-- START THE RECORDS --
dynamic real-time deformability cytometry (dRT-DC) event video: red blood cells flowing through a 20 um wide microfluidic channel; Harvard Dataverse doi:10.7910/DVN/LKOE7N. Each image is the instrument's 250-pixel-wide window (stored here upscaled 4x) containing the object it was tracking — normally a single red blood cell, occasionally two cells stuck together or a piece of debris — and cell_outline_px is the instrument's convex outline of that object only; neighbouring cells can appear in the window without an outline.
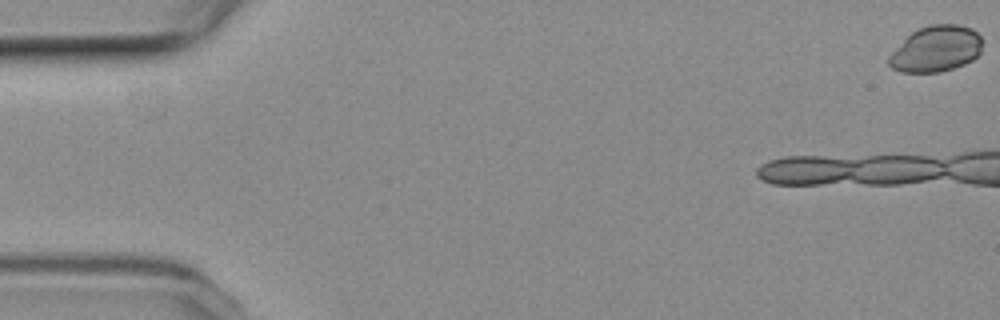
{"species": "common noctule bat (a hibernating species)", "species_latin": "Nyctalus noctula", "temperature_condition": "room temperature", "stored_images_in_passage": 38, "camera_frame_rate_fps": 3000, "um_per_image_px": 0.085, "animal": {"sex": "female", "body_mass_g": 19.3, "forearm_length_mm": 54.1}, "frame": {"image": 1, "passage_image": 1, "time_ms": 0.0, "image_size_px": [1000, 320], "cell_outline_px": [[980, 52], [972, 60], [964, 64], [940, 72], [900, 72], [892, 68], [888, 64], [888, 56], [912, 32], [920, 28], [932, 24], [956, 24], [972, 28], [980, 36]], "centroid_in_image_um": [79.54, 4.16], "position_along_channel_um": 5.5, "area_um2": 24.74}}
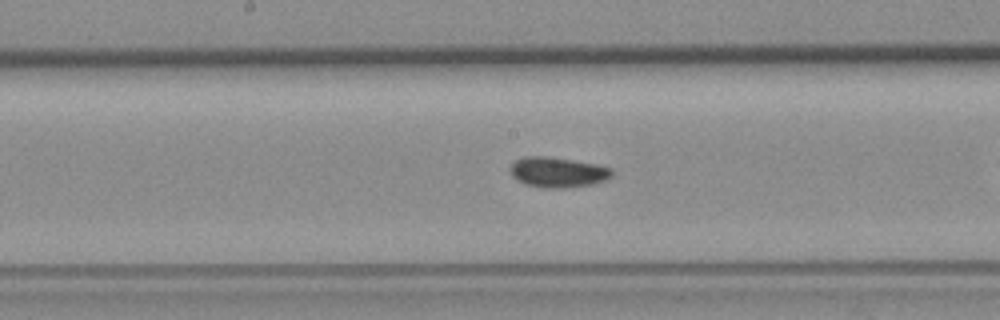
{"frame": {"image": 2, "passage_image": 23, "time_ms": 7.333, "image_size_px": [1000, 320], "cell_outline_px": [[612, 176], [608, 180], [592, 184], [564, 188], [544, 188], [524, 184], [516, 180], [512, 176], [508, 168], [516, 160], [524, 156], [548, 156], [596, 164], [612, 168]], "centroid_in_image_um": [47.39, 14.64], "position_along_channel_um": 200.8, "area_um2": 18.15}}
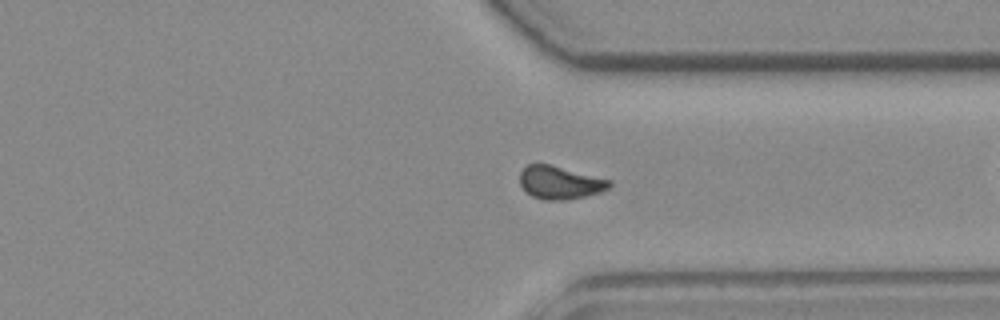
{"frame": {"image": 3, "passage_image": 36, "time_ms": 11.667, "image_size_px": [1000, 320], "cell_outline_px": [[612, 184], [608, 188], [600, 192], [584, 196], [564, 200], [544, 200], [532, 196], [520, 184], [520, 172], [528, 164], [548, 164], [612, 180]], "centroid_in_image_um": [47.6, 15.52], "position_along_channel_um": 363.8, "area_um2": 16.99}}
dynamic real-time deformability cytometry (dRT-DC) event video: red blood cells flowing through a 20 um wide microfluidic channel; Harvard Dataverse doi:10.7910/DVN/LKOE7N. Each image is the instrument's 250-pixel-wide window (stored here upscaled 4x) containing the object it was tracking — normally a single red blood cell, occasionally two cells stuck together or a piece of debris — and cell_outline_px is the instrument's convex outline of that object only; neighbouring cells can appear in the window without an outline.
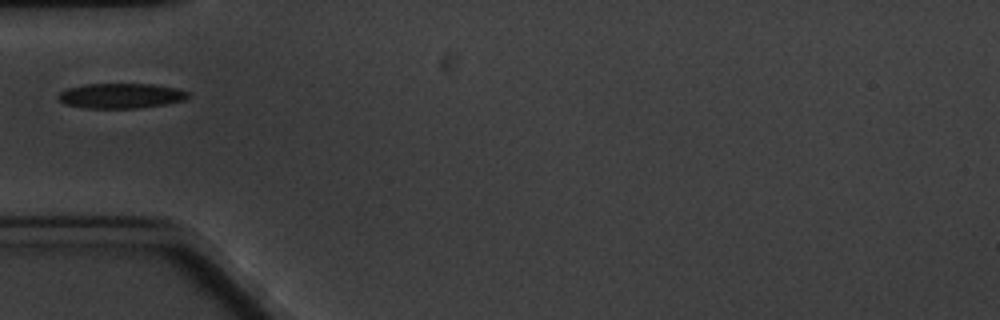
{"species": "common noctule bat (a hibernating species)", "species_latin": "Nyctalus noctula", "temperature_condition": "cold", "stored_images_in_passage": 5, "camera_frame_rate_fps": 3000, "um_per_image_px": 0.085, "animal": {"sex": "male", "body_mass_g": 20.1, "forearm_length_mm": 53.5}, "frame": {"image": 1, "passage_image": 1, "time_ms": 0.0, "image_size_px": [1000, 320], "cell_outline_px": [[192, 96], [184, 100], [164, 104], [140, 108], [84, 108], [64, 104], [56, 96], [60, 92], [68, 88], [84, 84], [152, 84], [176, 88], [192, 92]], "centroid_in_image_um": [10.3, 8.14], "position_along_channel_um": 74.7, "area_um2": 19.13}}
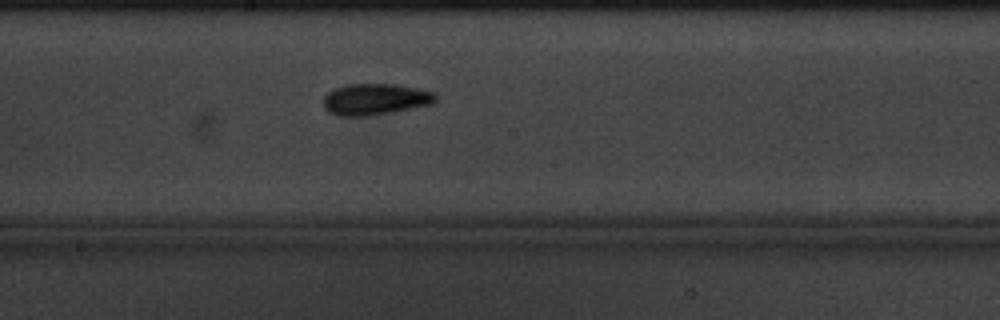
{"frame": {"image": 2, "passage_image": 5, "time_ms": 4.333, "image_size_px": [1000, 320], "cell_outline_px": [[436, 100], [432, 104], [392, 112], [368, 116], [336, 116], [328, 112], [324, 108], [324, 96], [328, 92], [336, 88], [348, 84], [396, 84], [436, 92]], "centroid_in_image_um": [31.89, 8.44], "position_along_channel_um": 216.3, "area_um2": 20.58}}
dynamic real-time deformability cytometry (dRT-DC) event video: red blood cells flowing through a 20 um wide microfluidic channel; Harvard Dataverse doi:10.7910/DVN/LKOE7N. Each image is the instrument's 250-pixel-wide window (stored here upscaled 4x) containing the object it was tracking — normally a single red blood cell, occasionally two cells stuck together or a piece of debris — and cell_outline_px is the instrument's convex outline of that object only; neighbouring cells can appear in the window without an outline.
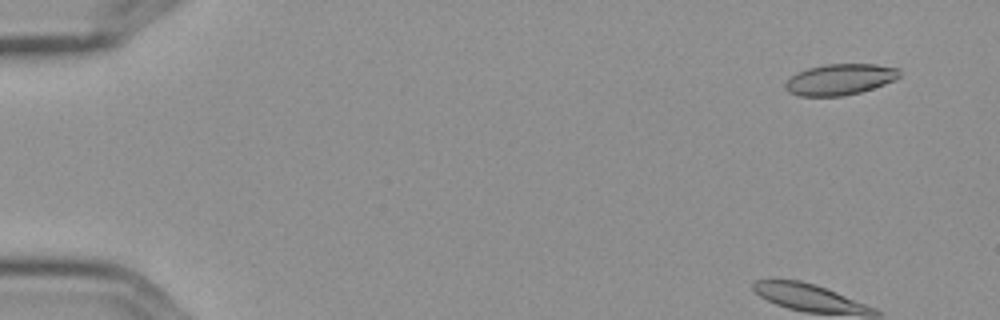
-- END THE RECORDS --
### AIM
The records above must be transcribed exactly. Pictures are left out of the copy.

### RESULT FOR THIS TASK
dynamic real-time deformability cytometry (dRT-DC) event video: red blood cells flowing through a 20 um wide microfluidic channel; Harvard Dataverse doi:10.7910/DVN/LKOE7N. Each image is the instrument's 250-pixel-wide window (stored here upscaled 4x) containing the object it was tracking — normally a single red blood cell, occasionally two cells stuck together or a piece of debris — and cell_outline_px is the instrument's convex outline of that object only; neighbouring cells can appear in the window without an outline.
{"species": "common noctule bat (a hibernating species)", "species_latin": "Nyctalus noctula", "temperature_condition": "room temperature", "stored_images_in_passage": 38, "camera_frame_rate_fps": 3000, "um_per_image_px": 0.085, "animal": {"sex": "female", "body_mass_g": 19.3, "forearm_length_mm": 54.1}, "frame": {"image": 1, "passage_image": 1, "time_ms": 0.0, "image_size_px": [1000, 320], "cell_outline_px": [[980, 52], [972, 60], [964, 64], [940, 72], [900, 72], [892, 68], [888, 64], [888, 56], [912, 32], [920, 28], [932, 24], [956, 24], [972, 28], [980, 36]], "centroid_in_image_um": [79.54, 4.16], "position_along_channel_um": 5.5, "area_um2": 24.74}}
{"frame": {"image": 2, "passage_image": 23, "time_ms": 7.333, "image_size_px": [1000, 320], "cell_outline_px": [[612, 176], [608, 180], [592, 184], [564, 188], [544, 188], [524, 184], [516, 180], [512, 176], [508, 168], [516, 160], [524, 156], [548, 156], [596, 164], [612, 168]], "centroid_in_image_um": [47.39, 14.64], "position_along_channel_um": 200.8, "area_um2": 18.15}}
{"frame": {"image": 3, "passage_image": 36, "time_ms": 11.667, "image_size_px": [1000, 320], "cell_outline_px": [[612, 184], [608, 188], [600, 192], [584, 196], [564, 200], [544, 200], [532, 196], [520, 184], [520, 172], [528, 164], [548, 164], [612, 180]], "centroid_in_image_um": [47.6, 15.52], "position_along_channel_um": 363.8, "area_um2": 16.99}}
dynamic real-time deformability cytometry (dRT-DC) event video: red blood cells flowing through a 20 um wide microfluidic channel; Harvard Dataverse doi:10.7910/DVN/LKOE7N. Each image is the instrument's 250-pixel-wide window (stored here upscaled 4x) containing the object it was tracking — normally a single red blood cell, occasionally two cells stuck together or a piece of debris — and cell_outline_px is the instrument's convex outline of that object only; neighbouring cells can appear in the window without an outline.
{"species": "common noctule bat (a hibernating species)", "species_latin": "Nyctalus noctula", "temperature_condition": "cold", "stored_images_in_passage": 5, "camera_frame_rate_fps": 3000, "um_per_image_px": 0.085, "animal": {"sex": "male", "body_mass_g": 20.1, "forearm_length_mm": 53.5}, "frame": {"image": 1, "passage_image": 1, "time_ms": 0.0, "image_size_px": [1000, 320], "cell_outline_px": [[192, 96], [184, 100], [164, 104], [140, 108], [84, 108], [64, 104], [56, 96], [60, 92], [68, 88], [84, 84], [152, 84], [176, 88], [192, 92]], "centroid_in_image_um": [10.3, 8.14], "position_along_channel_um": 74.7, "area_um2": 19.13}}
{"frame": {"image": 2, "passage_image": 5, "time_ms": 4.333, "image_size_px": [1000, 320], "cell_outline_px": [[436, 100], [432, 104], [392, 112], [368, 116], [336, 116], [328, 112], [324, 108], [324, 96], [328, 92], [336, 88], [348, 84], [396, 84], [436, 92]], "centroid_in_image_um": [31.89, 8.44], "position_along_channel_um": 216.3, "area_um2": 20.58}}
dynamic real-time deformability cytometry (dRT-DC) event video: red blood cells flowing through a 20 um wide microfluidic channel; Harvard Dataverse doi:10.7910/DVN/LKOE7N. Each image is the instrument's 250-pixel-wide window (stored here upscaled 4x) containing the object it was tracking — normally a single red blood cell, occasionally two cells stuck together or a piece of debris — and cell_outline_px is the instrument's convex outline of that object only; neighbouring cells can appear in the window without an outline.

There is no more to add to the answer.